The line containing "- Make sure your" marks the end: extract everything from the first line of the data through that line, exactly, with no pictures.

═════ Records provided ═════

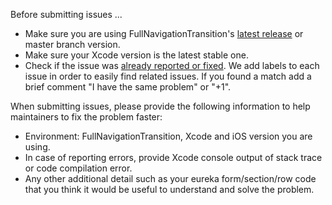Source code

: Before submitting issues ...

- Make sure you are using FullNavigationTransition's [latest release](https://github.com/xmartlabs/FullNavigationTransition/releases) or master branch version.
- Make sure your Xcode version is the latest stable one.
- Check if the issue was [already reported or fixed](https://github.com/xmartlabs/FullNavigationTransition/issues?utf8=%E2%9C%93&q=is%3Aissue). We add labels to each issue in order to easily find related issues. If you found a match add a brief comment "I have the same problem" or "+1".

When submitting issues, please provide the following information to help maintainers to fix the problem faster:

- Environment: FullNavigationTransition, Xcode and iOS version you are using.
- In case of reporting errors, provide Xcode console output of stack trace or code compilation error.
- Any other additional detail such as your eureka form/section/row code that you think it would be useful to understand and solve the problem.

═════

*Response to the exercise*
Source code

: Before submitting issues ...

- Make sure you are using FullNavigationTransition's [latest release](https://github.com/xmartlabs/FullNavigationTransition/releases) or master branch version.
- Make sure your Xcode version is the latest stable one.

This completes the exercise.